A flanc de collines, c'est la plus grande ville druze de ce plateau volcanique et stratégique, pris par Israël à la Syrie durant la guerre de Six Jours en 1967. Quelque 11 000 âmes y vivent dans des limbes diplomatico-administratives : la grande majorité d'entre eux sont des «non-citoyens», ayant refusé la nationalité israélienne collectivement au moment de l'annexion du territoire par l'Etat hébreu en 1981.

A l'opposé des Druzes de Galilée, qui servent fièrement dans Tsahal et se présentent aux élections sur des listes sionistes parfois très à droite, ces Druzes-là se sentent mentalement et géographiquement syriens.

Modus vivendi

Aux yeux de la communauté internationale (mais pas de Trump), le Golan est un territoire occupé. Mais l'ambiance n'a rien à voir avec la Cisjordanie. Bien moins tendue. Sauf quand Israël tente d'installer une urne à l'occasion des élections, le genre de truc qui peut se terminer par un lancer de grenade. Un modus vivendi s'est installé : il y a de l'espace pour tous. Les colons israéliens clairsemés, qui se la jouent gaucho, ont leurs élevages bovins, leurs gîtes et leurs clubs d'équitation où les Druzes vont inscrire leurs gosses, à côté des chalets à la mode alpine des bourgeois de Tel-Aviv.

Bien sûr, le souvenir des guerres n'est jamais loin. Sur la route, Tsahal a érigé de faux villages arabes pour s'entraîner à la guérilla urbaine en cas de nouvelle invasion du Liban. Quand les troufions sont en permission, ces décors sont le paradis des joueurs de paintball. Dans les bâtiments abandonnés de l'armée syrienne, les amateurs d'escape games rejouent les exploits de l'espion Eli Cohen, en espérant que ça finisse mieux pour eux que pour l'agent démasqué à Damas.

Colline des cris

Dans un bar de Majdal Shams, on descend des shots avec un photographe trentenaire du coin, dont le taf se résume souvent à immortaliser les bombardements des F-16 israéliens de l'autre côté de la frontière. Fidèle à sa doctrine de «tondre la pelouse», Tsahal envoie ses chasseurs pilonner convois et bases des miliciens chiites cherchant à faire la jonction avec le Liban.

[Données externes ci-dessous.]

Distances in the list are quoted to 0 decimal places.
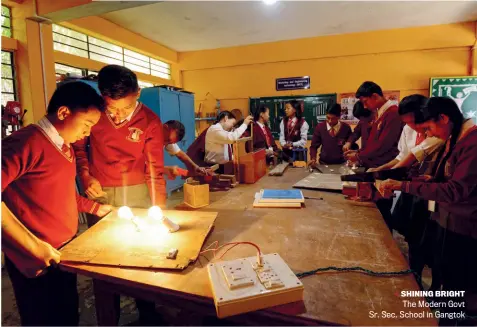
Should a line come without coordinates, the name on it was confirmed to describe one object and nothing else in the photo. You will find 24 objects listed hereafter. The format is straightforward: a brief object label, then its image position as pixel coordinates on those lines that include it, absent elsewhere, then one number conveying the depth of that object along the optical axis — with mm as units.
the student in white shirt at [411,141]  2121
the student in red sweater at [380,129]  2682
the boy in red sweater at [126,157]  1740
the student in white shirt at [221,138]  3104
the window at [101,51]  4445
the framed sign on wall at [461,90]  5555
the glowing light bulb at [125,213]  1300
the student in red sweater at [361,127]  3395
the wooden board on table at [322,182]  2159
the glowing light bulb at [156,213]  1281
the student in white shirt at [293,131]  5281
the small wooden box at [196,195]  1774
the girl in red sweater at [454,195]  1469
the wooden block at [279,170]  2848
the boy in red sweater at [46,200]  1021
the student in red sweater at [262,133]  4492
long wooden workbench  795
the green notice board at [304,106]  6488
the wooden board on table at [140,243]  1028
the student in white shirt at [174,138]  2771
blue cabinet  5156
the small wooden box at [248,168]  2477
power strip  777
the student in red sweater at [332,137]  3899
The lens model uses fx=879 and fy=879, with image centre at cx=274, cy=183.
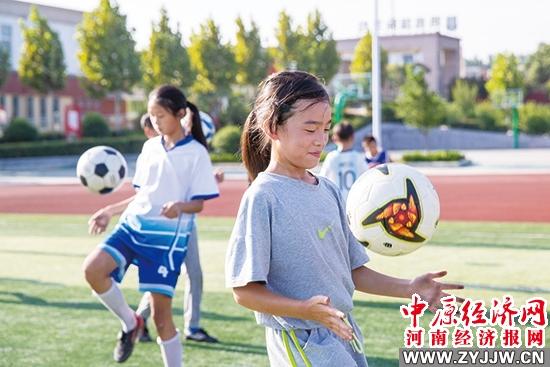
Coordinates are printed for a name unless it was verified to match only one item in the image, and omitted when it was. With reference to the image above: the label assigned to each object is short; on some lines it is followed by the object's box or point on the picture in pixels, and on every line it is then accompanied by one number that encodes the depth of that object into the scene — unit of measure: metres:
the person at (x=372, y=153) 11.59
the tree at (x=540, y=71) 87.81
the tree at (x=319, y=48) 58.91
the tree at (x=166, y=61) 50.91
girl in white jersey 5.53
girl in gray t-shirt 3.06
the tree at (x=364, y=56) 65.06
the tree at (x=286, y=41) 59.59
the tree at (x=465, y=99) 58.69
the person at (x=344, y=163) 8.79
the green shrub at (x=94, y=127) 47.56
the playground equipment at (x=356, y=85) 56.59
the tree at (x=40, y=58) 46.69
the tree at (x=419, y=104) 40.19
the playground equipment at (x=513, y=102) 52.41
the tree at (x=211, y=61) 52.72
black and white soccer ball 7.57
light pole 27.05
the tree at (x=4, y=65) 46.16
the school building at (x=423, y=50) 81.62
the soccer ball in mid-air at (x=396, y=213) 4.06
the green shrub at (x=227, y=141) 39.19
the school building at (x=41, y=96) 52.94
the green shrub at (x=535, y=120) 54.16
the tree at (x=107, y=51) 47.81
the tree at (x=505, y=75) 61.69
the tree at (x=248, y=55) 56.16
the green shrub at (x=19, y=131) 43.62
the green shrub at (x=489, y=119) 55.93
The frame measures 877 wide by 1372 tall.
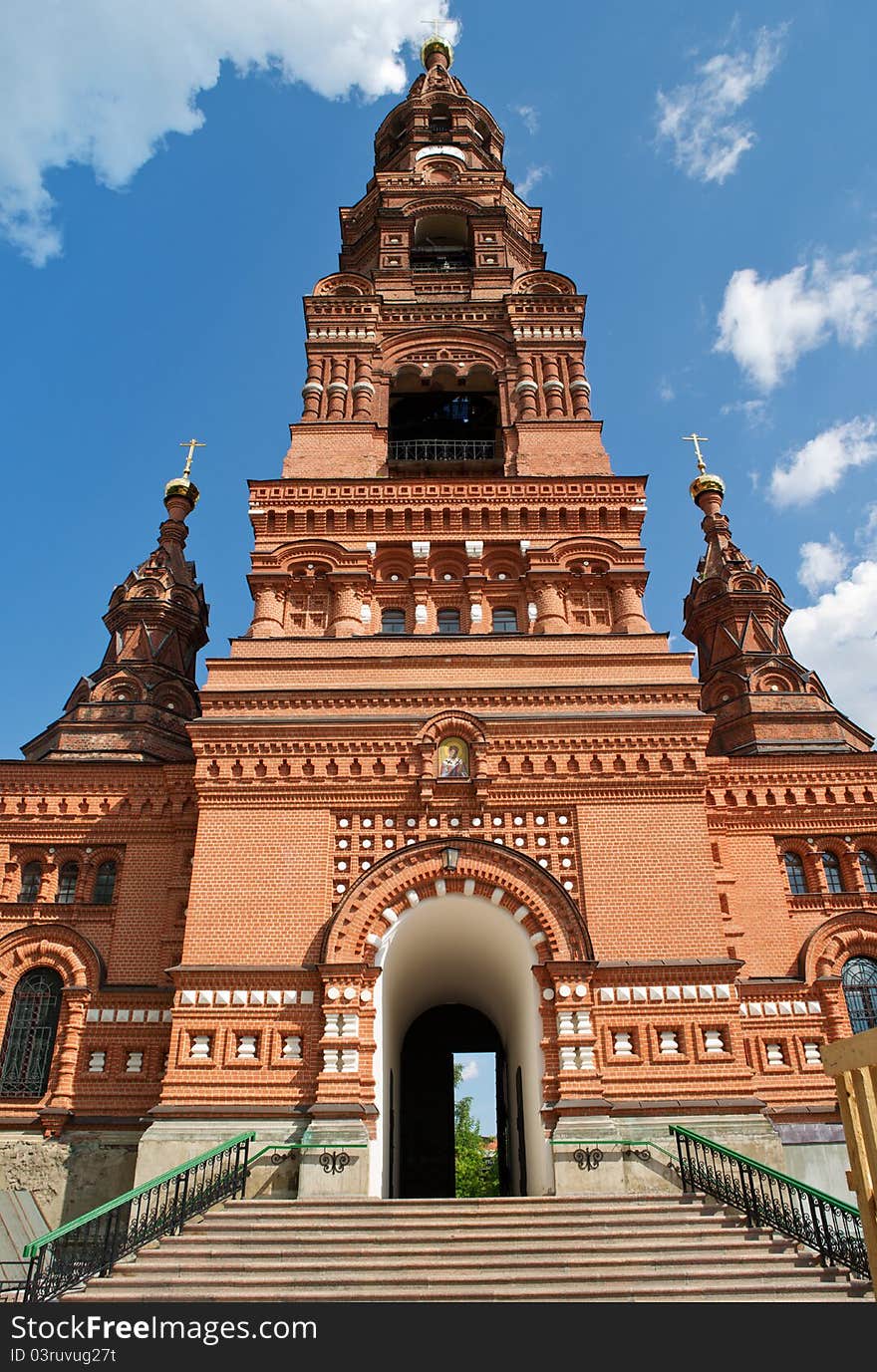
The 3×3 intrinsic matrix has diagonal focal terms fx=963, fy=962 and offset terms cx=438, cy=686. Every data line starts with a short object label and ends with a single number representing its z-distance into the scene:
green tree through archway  38.41
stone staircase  7.85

On parle de la fameuse Colline des cris, où les familles séparées par la frontière se sont parlé par mégaphones durant des décennies. Souvenir folklorique, un peu comme les Druzes tradi à moustache et bonnet à pompon : «Maintenant, il y a WhatsApp…» L'attachement à la Syrie ? «La plupart d'entre nous avons étudié à Damas, la plus belle ville du monde ! Mais t'as vu la Syrie d'aujourd'hui ? Ça ne fait plus rêver…» Sa femme, elle, rêve de visiter Disneyland Paris. Pour ça, mieux vaut un laissez-passer, voire un passeport, israélien.

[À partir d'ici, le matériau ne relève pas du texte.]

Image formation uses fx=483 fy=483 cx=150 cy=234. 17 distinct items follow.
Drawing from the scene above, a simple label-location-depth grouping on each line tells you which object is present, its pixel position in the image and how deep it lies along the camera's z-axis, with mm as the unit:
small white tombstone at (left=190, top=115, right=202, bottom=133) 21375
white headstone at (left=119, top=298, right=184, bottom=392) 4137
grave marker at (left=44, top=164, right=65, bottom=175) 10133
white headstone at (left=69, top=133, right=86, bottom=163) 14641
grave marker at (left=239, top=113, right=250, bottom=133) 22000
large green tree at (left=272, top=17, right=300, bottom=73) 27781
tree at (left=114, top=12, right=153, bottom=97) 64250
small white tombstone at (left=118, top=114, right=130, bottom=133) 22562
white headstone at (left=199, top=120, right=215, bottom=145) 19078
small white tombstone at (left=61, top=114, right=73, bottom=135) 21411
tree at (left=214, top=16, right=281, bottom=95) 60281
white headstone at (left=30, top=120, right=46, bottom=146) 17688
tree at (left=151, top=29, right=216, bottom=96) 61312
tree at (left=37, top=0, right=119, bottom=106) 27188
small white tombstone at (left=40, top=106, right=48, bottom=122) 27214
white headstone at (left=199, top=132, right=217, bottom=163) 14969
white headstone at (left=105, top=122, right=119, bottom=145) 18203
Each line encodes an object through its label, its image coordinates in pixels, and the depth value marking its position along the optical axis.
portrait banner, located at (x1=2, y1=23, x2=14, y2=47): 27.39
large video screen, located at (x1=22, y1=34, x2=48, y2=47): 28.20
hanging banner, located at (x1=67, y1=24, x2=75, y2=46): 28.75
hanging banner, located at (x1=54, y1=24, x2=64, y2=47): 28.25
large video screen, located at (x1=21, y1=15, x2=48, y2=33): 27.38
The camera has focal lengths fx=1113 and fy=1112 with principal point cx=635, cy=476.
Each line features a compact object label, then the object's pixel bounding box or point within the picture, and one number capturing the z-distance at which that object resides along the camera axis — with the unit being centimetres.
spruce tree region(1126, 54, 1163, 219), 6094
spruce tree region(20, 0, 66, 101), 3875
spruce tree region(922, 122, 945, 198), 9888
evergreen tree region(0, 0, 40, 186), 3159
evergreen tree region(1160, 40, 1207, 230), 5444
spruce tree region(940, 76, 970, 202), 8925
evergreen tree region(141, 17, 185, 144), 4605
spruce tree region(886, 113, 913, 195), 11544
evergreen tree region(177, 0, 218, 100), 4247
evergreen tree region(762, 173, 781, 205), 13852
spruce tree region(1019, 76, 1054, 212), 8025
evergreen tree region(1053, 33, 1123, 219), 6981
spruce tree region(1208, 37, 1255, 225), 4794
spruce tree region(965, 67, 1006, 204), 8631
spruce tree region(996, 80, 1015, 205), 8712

Cependant, ici, on fait gaffe à ce qu'on dit et fait : il y a toujours de l'écho entre Majdal Sham, qui reste un bastion pro-Assad, et la Syrie. Si un étudiant du cru se prend à crier trop fort «Mort à Bachar», les moukhabarats syriens, informés par des indics locaux, se chargeront de rendre visite à ses oncles de l'autre côté de la ligne d'armistice. «Mais tu sais, l'ennemi historique de Majdal Shams, c'est Paris», rigole le photographe en montrant la statue belliqueuse du sultan Al-Atrach, au centre de la ville. On vénère toujours cet impressionnant guerrier qui a bouté du coin les Français à coups de sabre dans les années 1920. C'est un cliché, mais oui, l'Orient est compliqué, et il a de la mémoire.